The way to deal with them all is to lie—carefully. I once put off drinks with a friend, saying I was visiting the family on Long Island. “Are you there now?” he asked. “Yes, stuck in the burbs until late tonight,” I said. “But at least it’s nice and quiet.” In reality, I was sitting in my apartment, and as I was talking, a phalanx of siren-blaring fire trucks wailed down my street. Busted.
Holiday parties do require a certain protocol. If it’s a sit-down dinner, either say “no” right up front, or call at least a week in advance. But for those big gatherings—the ones we all RSVP for, just in case, or purely out of obligation—I simply don’t go, and I don’t feel bad. It’s not like 400 eggnog-tipsy people will notice. And even if some do, you earn the mystique of the Busy, Successful New Yorker, which makes people dislike you yet want to date you.
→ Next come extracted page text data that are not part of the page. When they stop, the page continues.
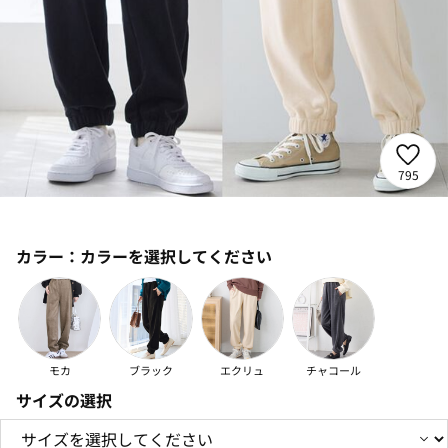
795
カラー：
カラーを選択してください
モカ
ブラック
エクリュ
チャコール
サイズの選択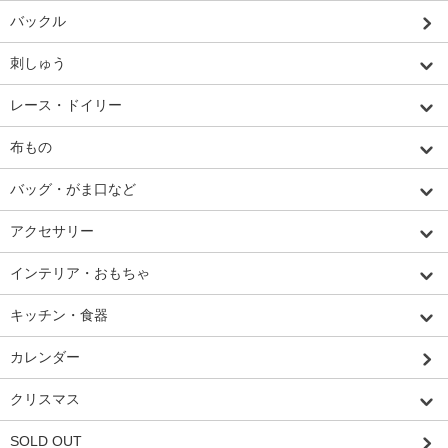
バックル
刺しゅう
レース・ドイリー
布もの
バッグ・がま口など
アクセサリー
インテリア・おもちゃ
キッチン・食器
カレンダー
クリスマス
SOLD OUT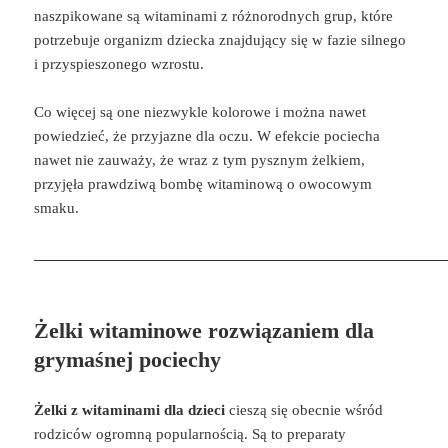
naszpikowane są witaminami z różnorodnych grup, które
potrzebuje organizm dziecka znajdujący się w fazie silnego
i przyspieszonego wzrostu.
Co więcej są one niezwykle kolorowe i można nawet
powiedzieć, że przyjazne dla oczu. W efekcie pociecha
nawet nie zauważy, że wraz z tym pysznym żelkiem,
przyjęła prawdziwą bombę witaminową o owocowym
smaku.
Żelki witaminowe rozwiązaniem dla
grymaśnej pociechy
Żelki z witaminami dla dzieci
cieszą się obecnie wśród
rodziców ogromną popularnością. Są to preparaty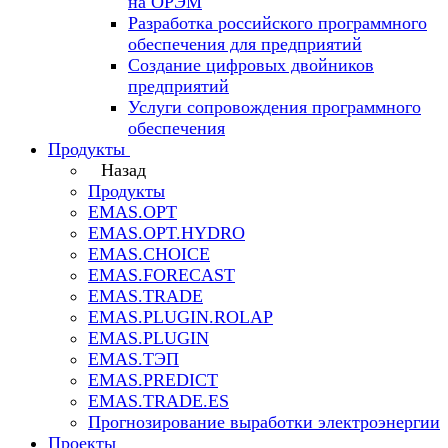
на ОРЭМ
Разработка российского программного
обеспечения для предприятий
Создание цифровых двойников
предприятий
Услуги сопровождения программного
обеспечения
Продукты
Назад
Продукты
EMAS.OPT
EMAS.OPT.HYDRO
EMAS.CHOICE
EMAS.FORECAST
EMAS.TRADE
EMAS.PLUGIN.ROLAP
EMAS.PLUGIN
EMAS.ТЭП
EMAS.PREDICT
EMAS.TRADE.ES
Прогнозирование выработки электроэнергии
Проекты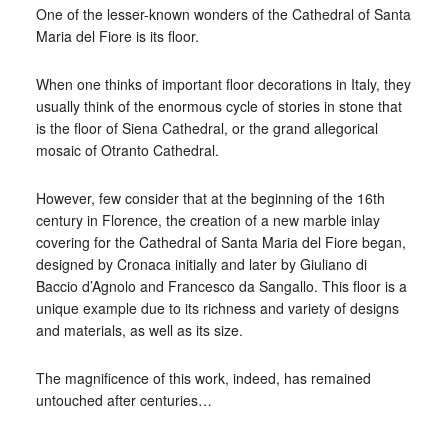
One of the lesser-known wonders of the Cathedral of Santa
Maria del Fiore is its floor.
When one thinks of important floor decorations in Italy, they
usually think of the enormous cycle of stories in stone that
is the floor of Siena Cathedral, or the grand allegorical
mosaic of Otranto Cathedral.
However, few consider that at the beginning of the 16th
century in Florence, the creation of a new marble inlay
covering for the Cathedral of Santa Maria del Fiore began,
designed by Cronaca initially and later by Giuliano di
Baccio d’Agnolo and Francesco da Sangallo. This floor is a
unique example due to its richness and variety of designs
and materials, as well as its size.
The magnificence of this work, indeed, has remained
untouched after centuries…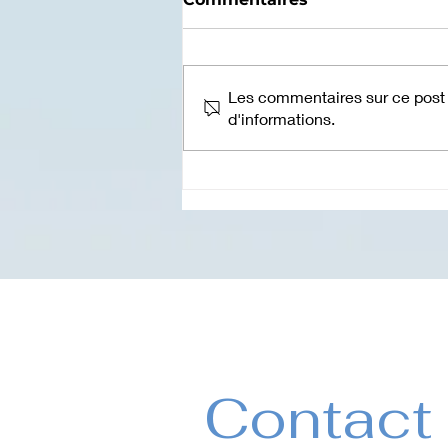
Les commentaires sur ce post n
d'informations.
Un acte de santé
psychique, d'affirmation
de soi et de préservation
des liens
Contact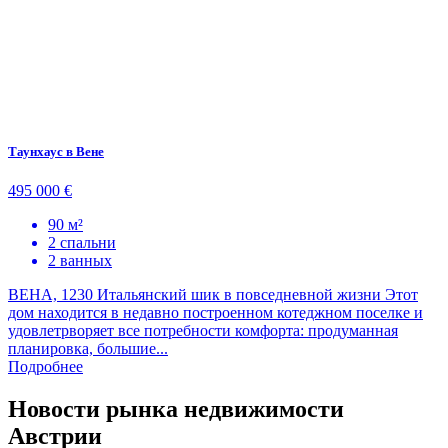
Таунхаус в Вене
495 000 €
90 м²
2 спальни
2 ванных
ВЕНА, 1230 Итальянский шик в повседневной жизни Этот
дом находится в недавно построенном котеджном поселке и
удовлетрворяет все потребности комфорта: продуманная
планировка, большие...
Подробнее
Новости рынка недвижимости
Австрии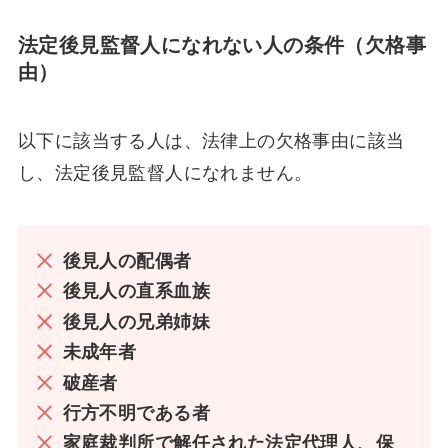
法定後見監督人になれない人の条件（欠格事
由）
以下に該当する人は、法律上の欠格事由に該当
し、法定後見監督人になれません。
後見人の配偶者
後見人の直系血族
後見人の兄弟姉妹
未成年者
破産者
行方不明である者
家庭裁判所で解任された法定代理人、保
No matter who and what I ditch, I follow the cancellation rule of threes, which I established after “rescheduling” an acquaintance three times in a row. This person finally said, “You don’t like me, do you?” I felt awful. I didn’t cancel anything for a week. Three cancellations in a row equals bad friend. Two is acceptable—but more than once per year, and your friendship is a cold case.
The only group exempt from my cancellation policies are true loved ones, whether family or friends or paramours. In fact, canceling the superfluous stuff frees up time for them. I might be past the point of thinking the holidays are magical—but I can still make sure that they’re real.